_ACTIVITY:_ Return the data exactly, without pictures.

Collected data

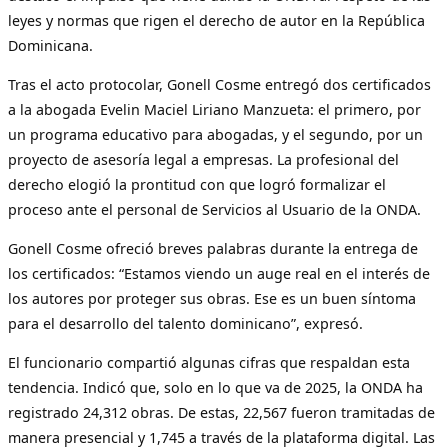
leyes y normas que rigen el derecho de autor en la República
Dominicana.
Tras el acto protocolar, Gonell Cosme entregó dos certificados
a la abogada Evelin Maciel Liriano Manzueta: el primero, por
un programa educativo para abogadas, y el segundo, por un
proyecto de asesoría legal a empresas. La profesional del
derecho elogió la prontitud con que logró formalizar el
proceso ante el personal de Servicios al Usuario de la ONDA.
Gonell Cosme ofreció breves palabras durante la entrega de
los certificados: “Estamos viendo un auge real en el interés de
los autores por proteger sus obras. Ese es un buen síntoma
para el desarrollo del talento dominicano”, expresó.
El funcionario compartió algunas cifras que respaldan esta
tendencia. Indicó que, solo en lo que va de 2025, la ONDA ha
registrado 24,312 obras. De estas, 22,567 fueron tramitadas de
manera presencial y 1,745 a través de la plataforma digital. Las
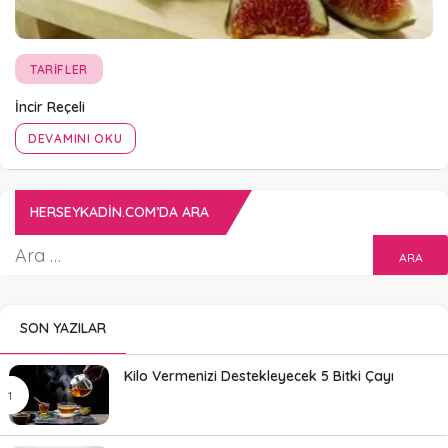
TARIFLER
İncir Reçeli
DEVAMINI OKU
HERSEYKADIN.COM’DA ARA
SON YAZILAR
Kilo Vermenizi Destekleyecek 5 Bitki Çayı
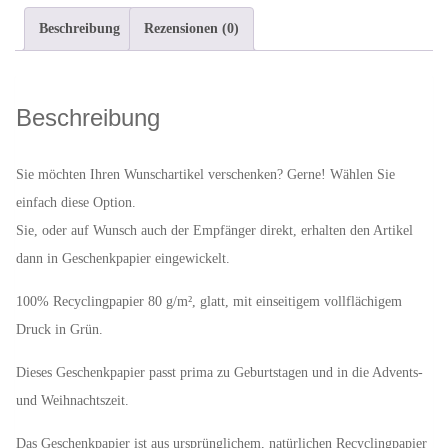
in
Beschreibung
Rezensionen (0)
Geschenkpapier
"Grün"
Menge
Beschreibung
Sie möchten Ihren Wunschartikel verschenken? Gerne! Wählen Sie
einfach diese Option.
Sie, oder auf Wunsch auch der Empfänger direkt, erhalten den Artikel
dann in Geschenkpapier eingewickelt.
100% Recyclingpapier 80 g/m², glatt, mit einseitigem vollflächigem
Druck in Grün.
Dieses Geschenkpapier passt prima zu Geburtstagen und in die Advents-
und Weihnachtszeit.
Das Geschenkpapier ist aus ursprünglichem, natürlichen Recyclingpapier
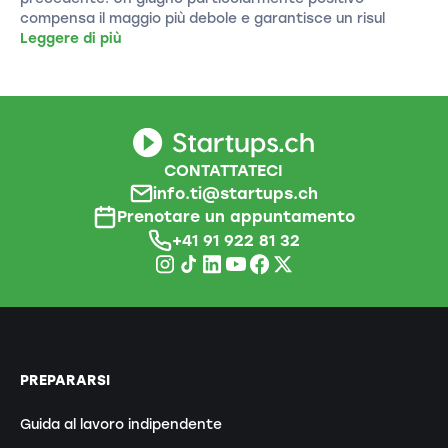
compensa il maggio più debole e garantisce un risul
Leggere di più
CONTATTATECI
info.ti@startups.ch
Prenotare un appuntamento
+41 91 922 81 32
PREPARARSI
Guida al lavoro indipendente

_RESULT OF THIS TASK:_
leyes y normas que rigen el derecho de autor en la República
Dominicana.
Tras el acto protocolar, Gonell Cosme entregó dos certificados
a la abogada Evelin Maciel Liriano Manzueta: el primero, por
un programa educativo para abogadas, y el segundo, por un
proyecto de asesoría legal a empresas. La profesional del
derecho elogió la prontitud con que logró formalizar el
proceso ante el personal de Servicios al Usuario de la ONDA.
Gonell Cosme ofreció breves palabras durante la entrega de
los certificados: “Estamos viendo un auge real en el interés de
los autores por proteger sus obras. Ese es un buen síntoma
para el desarrollo del talento dominicano”, expresó.
El funcionario compartió algunas cifras que respaldan esta
tendencia. Indicó que, solo en lo que va de 2025, la ONDA ha
registrado 24,312 obras. De estas, 22,567 fueron tramitadas de
manera presencial y 1,745 a través de la plataforma digital. Las
TARIFLER
İncir Reçeli
DEVAMINI OKU
HERSEYKADIN.COM’DA ARA
SON YAZILAR
Kilo Vermenizi Destekleyecek 5 Bitki Çayı
in
Beschreibung
Rezensionen (0)
Geschenkpapier
"Grün"
Menge
Beschreibung
Sie möchten Ihren Wunschartikel verschenken? Gerne! Wählen Sie
einfach diese Option.
Sie, oder auf Wunsch auch der Empfänger direkt, erhalten den Artikel
dann in Geschenkpapier eingewickelt.
100% Recyclingpapier 80 g/m², glatt, mit einseitigem vollflächigem
Druck in Grün.
Dieses Geschenkpapier passt prima zu Geburtstagen und in die Advents-
und Weihnachtszeit.
Das Geschenkpapier ist aus ursprünglichem, natürlichen Recyclingpapier
compensa il maggio più debole e garantisce un risul
Leggere di più
CONTATTATECI
info.ti@startups.ch
Prenotare un appuntamento
+41 91 922 81 32
PREPARARSI
Guida al lavoro indipendente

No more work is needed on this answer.